2009: Inspired by the original GT500 Super Snake that Carroll Shelby created in 1967, the Super Snake upgrade for 2007-09 GT500s boosted output to a massive 605 horsepower and included a number of other performance, handling and cosmetic changes.
2010: The entire Mustang line was redesigned for the 2010 model year and the GT500 got a special makeover that concentrated on the hood, nose and grille. Powertrain improvements taken from the KR edition also boosted standard horsepower from 500 to 540.
2011: Although the GT500 styling stayed much the same in 2011, the cast-iron V8 used in previous years was replaced with an all-new aluminum block 5.4-liter V8 that pushed output to 550 supercharged horsepower.
2013: Introduced by Carroll Shelby as his “favorite car,” the 2013 Shelby GT500’s 5.8-liter V8 aluminum block engine produced 662 horsepower and 631 lb.-ft. of torque, making it the highest-horsepower regular production engine ever offered in North America at the time.

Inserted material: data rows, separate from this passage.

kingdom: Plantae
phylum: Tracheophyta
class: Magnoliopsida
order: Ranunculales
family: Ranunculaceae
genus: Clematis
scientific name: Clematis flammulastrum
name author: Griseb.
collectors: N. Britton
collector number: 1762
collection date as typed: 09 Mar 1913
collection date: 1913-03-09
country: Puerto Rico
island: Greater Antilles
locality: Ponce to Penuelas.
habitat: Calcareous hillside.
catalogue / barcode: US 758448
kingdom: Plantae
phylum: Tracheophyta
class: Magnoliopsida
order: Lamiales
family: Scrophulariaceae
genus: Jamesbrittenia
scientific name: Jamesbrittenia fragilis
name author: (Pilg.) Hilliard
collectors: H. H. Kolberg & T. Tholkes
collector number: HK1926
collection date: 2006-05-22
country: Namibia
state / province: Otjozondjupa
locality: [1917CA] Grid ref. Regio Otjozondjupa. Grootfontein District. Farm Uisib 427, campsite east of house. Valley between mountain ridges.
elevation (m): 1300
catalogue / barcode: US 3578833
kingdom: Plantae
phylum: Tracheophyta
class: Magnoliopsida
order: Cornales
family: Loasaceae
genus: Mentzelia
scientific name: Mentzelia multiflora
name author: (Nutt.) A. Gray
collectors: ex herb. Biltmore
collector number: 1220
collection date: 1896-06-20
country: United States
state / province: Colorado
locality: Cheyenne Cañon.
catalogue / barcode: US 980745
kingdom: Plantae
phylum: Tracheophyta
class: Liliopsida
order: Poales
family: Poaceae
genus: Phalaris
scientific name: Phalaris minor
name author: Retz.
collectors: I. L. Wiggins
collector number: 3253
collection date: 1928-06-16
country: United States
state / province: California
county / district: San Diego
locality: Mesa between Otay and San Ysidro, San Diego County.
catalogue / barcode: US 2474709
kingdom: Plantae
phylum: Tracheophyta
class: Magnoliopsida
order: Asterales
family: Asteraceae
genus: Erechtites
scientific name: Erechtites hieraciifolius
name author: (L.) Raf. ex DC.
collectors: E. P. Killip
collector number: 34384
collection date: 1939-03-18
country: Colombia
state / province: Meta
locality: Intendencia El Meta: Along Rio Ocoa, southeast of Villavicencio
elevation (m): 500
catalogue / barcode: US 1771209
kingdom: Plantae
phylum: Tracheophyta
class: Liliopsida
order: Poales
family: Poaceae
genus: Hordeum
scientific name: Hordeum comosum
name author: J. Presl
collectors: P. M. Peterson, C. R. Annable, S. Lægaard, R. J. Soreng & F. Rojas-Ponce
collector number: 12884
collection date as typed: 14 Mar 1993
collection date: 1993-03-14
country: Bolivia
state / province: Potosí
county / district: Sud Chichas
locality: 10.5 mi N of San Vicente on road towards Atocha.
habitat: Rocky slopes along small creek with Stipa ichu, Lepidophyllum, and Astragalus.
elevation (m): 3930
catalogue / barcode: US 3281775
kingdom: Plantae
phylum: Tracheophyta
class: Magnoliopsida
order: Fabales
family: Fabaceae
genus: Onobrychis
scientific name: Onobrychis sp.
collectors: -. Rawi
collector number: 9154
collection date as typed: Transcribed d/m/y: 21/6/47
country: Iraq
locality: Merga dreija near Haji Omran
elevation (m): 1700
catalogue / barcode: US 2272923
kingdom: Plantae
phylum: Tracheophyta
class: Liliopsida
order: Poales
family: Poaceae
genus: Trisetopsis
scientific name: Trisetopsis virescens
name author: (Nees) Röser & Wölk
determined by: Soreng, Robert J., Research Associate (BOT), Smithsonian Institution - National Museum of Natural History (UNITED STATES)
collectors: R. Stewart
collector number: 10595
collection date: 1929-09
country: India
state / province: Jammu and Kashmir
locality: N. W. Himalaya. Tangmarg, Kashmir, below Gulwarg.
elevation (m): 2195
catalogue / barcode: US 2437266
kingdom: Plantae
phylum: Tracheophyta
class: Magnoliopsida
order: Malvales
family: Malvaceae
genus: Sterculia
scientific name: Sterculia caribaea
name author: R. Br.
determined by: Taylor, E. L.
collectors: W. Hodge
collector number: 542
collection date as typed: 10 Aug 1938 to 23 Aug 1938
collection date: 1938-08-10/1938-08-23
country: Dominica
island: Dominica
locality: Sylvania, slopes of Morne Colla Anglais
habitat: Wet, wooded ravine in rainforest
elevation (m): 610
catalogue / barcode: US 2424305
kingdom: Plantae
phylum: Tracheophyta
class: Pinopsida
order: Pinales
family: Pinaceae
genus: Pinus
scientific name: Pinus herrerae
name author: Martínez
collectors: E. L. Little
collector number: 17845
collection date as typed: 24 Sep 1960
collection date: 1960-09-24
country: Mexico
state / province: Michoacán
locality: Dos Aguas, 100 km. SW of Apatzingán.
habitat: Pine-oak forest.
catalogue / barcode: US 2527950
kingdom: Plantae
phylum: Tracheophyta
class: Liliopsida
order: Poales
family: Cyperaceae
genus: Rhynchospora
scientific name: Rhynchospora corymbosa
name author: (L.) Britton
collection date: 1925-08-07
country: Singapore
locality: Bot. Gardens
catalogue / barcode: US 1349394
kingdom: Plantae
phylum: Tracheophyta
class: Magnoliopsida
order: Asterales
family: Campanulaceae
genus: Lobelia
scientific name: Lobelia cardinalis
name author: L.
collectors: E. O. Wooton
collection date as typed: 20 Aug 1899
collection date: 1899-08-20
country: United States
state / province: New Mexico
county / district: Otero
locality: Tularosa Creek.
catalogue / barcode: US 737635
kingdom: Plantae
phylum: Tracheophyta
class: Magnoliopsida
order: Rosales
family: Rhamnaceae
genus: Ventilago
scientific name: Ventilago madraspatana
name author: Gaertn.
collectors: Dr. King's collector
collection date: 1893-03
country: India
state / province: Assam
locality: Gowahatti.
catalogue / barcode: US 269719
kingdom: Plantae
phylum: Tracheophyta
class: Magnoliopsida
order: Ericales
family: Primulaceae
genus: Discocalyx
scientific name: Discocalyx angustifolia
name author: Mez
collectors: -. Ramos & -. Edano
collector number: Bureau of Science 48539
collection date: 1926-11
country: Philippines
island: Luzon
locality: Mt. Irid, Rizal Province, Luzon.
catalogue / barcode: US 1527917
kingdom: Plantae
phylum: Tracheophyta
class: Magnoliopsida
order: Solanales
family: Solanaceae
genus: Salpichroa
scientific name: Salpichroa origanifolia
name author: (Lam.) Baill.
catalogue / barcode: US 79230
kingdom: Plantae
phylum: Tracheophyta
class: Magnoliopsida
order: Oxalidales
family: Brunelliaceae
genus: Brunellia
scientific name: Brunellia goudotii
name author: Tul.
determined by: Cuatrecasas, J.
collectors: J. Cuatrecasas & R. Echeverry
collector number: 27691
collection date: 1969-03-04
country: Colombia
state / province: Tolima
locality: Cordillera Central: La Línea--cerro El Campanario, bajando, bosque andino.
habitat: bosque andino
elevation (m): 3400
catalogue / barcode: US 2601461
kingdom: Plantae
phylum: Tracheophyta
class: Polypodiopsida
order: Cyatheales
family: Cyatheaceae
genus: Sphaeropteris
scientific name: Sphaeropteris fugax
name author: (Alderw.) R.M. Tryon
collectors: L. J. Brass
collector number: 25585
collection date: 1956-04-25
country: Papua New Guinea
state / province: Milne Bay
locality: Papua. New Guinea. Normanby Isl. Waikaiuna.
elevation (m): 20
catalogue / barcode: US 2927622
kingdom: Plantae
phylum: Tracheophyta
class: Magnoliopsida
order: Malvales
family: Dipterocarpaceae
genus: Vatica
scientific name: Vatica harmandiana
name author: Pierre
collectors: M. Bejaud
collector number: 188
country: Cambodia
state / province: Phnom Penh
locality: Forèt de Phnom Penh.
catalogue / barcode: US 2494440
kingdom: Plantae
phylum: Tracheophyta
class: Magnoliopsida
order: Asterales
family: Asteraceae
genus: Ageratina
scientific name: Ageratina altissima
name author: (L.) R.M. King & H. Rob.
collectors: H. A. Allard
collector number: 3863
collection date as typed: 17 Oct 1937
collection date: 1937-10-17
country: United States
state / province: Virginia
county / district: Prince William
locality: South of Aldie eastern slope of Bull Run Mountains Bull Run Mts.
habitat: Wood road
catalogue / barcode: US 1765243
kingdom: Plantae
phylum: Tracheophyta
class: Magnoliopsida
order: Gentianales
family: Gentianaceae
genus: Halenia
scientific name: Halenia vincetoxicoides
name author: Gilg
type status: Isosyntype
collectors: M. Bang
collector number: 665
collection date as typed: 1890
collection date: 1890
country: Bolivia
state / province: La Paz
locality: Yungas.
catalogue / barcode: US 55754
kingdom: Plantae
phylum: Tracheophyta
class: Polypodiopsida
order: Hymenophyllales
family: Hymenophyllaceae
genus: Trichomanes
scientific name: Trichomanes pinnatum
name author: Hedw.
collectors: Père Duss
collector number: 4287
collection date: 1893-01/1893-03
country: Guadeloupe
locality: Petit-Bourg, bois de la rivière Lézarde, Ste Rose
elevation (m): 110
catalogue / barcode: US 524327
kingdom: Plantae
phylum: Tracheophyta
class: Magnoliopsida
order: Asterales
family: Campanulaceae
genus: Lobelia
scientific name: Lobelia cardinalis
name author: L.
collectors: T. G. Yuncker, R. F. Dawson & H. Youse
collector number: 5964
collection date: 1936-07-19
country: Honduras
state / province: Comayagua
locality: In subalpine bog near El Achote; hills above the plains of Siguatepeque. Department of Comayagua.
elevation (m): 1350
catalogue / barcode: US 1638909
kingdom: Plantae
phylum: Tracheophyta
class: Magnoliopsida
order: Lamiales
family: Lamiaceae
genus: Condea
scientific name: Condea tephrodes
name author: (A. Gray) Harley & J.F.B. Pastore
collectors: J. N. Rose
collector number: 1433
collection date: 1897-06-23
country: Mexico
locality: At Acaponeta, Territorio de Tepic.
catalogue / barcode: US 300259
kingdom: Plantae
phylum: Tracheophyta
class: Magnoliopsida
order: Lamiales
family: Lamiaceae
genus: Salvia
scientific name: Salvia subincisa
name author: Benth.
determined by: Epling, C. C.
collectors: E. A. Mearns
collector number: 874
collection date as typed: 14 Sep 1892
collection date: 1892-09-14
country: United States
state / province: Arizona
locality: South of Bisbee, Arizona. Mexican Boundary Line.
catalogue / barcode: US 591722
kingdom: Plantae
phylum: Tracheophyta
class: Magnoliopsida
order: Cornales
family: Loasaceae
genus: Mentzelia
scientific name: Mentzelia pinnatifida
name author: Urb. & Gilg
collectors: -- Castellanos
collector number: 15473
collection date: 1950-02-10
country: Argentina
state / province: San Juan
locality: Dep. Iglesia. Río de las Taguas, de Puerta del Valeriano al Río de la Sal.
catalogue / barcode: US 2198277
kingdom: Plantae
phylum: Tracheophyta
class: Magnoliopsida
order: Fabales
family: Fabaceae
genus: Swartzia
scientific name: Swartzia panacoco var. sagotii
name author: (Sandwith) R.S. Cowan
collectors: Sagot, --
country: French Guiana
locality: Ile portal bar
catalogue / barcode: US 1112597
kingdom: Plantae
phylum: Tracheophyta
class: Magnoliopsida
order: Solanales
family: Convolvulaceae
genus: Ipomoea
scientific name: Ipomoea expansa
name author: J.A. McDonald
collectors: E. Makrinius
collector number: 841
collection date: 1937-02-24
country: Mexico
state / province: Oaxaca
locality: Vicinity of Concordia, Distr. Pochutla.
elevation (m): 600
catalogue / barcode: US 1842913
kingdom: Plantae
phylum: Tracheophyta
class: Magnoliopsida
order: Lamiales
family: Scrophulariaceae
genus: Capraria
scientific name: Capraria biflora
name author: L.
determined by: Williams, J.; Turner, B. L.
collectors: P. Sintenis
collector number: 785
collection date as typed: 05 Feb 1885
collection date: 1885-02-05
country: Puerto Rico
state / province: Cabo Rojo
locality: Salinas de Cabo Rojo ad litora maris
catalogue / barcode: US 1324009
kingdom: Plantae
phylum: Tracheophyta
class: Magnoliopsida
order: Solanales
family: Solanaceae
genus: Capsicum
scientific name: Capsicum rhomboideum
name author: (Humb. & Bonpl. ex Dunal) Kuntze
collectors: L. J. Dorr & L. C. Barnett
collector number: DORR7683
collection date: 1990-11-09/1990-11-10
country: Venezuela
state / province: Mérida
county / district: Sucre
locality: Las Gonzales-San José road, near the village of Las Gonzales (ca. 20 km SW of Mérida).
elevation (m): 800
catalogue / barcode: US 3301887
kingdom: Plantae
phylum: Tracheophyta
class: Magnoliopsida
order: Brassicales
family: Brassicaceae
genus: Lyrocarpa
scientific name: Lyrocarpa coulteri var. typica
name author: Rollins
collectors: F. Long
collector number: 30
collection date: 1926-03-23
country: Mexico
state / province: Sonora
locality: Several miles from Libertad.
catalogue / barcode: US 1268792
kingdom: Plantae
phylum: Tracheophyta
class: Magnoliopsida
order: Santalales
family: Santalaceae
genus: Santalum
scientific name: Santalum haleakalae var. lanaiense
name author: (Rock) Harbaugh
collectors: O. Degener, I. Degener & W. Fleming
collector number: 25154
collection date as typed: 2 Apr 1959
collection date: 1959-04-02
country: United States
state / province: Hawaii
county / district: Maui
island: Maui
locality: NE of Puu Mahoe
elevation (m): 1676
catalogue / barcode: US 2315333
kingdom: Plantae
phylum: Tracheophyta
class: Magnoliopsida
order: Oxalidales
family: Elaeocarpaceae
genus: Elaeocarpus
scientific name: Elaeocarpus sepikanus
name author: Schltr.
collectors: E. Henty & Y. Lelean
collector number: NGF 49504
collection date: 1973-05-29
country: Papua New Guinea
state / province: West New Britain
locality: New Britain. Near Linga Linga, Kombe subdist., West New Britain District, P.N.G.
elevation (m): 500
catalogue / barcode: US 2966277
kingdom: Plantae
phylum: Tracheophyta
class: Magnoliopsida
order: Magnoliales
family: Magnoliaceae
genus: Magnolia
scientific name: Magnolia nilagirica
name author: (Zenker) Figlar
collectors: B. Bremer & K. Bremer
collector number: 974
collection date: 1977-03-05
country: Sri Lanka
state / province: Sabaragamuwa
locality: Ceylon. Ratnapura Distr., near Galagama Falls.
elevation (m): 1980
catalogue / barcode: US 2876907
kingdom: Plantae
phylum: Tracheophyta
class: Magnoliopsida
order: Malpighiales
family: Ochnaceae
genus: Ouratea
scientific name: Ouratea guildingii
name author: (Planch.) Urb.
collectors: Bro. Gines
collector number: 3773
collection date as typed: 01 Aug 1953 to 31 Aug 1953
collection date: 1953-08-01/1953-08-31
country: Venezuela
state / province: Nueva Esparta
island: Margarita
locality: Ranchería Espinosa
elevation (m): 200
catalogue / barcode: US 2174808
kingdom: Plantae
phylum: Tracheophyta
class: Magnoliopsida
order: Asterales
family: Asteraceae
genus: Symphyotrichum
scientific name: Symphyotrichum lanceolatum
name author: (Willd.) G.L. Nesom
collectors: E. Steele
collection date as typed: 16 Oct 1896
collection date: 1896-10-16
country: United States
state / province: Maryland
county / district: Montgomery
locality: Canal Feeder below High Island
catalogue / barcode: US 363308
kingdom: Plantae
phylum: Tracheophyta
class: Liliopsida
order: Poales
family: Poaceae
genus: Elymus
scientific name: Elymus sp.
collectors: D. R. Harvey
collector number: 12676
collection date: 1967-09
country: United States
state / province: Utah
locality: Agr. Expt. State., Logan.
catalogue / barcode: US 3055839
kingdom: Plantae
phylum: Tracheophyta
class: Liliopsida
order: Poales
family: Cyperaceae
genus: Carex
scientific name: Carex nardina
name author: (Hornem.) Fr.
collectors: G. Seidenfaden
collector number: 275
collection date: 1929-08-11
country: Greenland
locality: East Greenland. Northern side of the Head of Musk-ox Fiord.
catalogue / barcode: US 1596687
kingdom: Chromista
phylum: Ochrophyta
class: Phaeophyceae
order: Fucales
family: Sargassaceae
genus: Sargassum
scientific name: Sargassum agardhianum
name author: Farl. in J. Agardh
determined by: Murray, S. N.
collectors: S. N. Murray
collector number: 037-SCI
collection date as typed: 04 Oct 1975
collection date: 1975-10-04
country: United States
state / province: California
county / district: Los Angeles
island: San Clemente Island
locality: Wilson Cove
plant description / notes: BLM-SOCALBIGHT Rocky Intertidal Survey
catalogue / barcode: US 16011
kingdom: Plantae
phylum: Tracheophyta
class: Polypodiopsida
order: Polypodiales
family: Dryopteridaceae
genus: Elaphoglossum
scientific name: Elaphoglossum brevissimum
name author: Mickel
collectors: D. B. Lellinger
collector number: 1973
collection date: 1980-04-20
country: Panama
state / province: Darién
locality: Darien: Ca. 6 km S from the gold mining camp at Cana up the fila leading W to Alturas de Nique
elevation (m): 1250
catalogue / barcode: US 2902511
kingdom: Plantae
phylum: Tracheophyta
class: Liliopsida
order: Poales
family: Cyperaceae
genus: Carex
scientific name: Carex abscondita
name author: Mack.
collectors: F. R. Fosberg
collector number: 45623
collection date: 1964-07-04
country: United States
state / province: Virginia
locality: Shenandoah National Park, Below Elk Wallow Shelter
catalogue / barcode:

2014: Based on a 2013 Shelby GT500, the special one-of-a-kind wide-body Mustang that appeared in the 2014 action film “Need for Speed” raised an impressive $300,000 for charity when it was sold at auction.
2020: Loaded with race-proven Ford performance technology and powered by a supercharged V8 that delivers over 700 horsepower, the 2020 Shelby GT500 will be the ultimate Mustang and the most powerful street-legal production Ford ever built.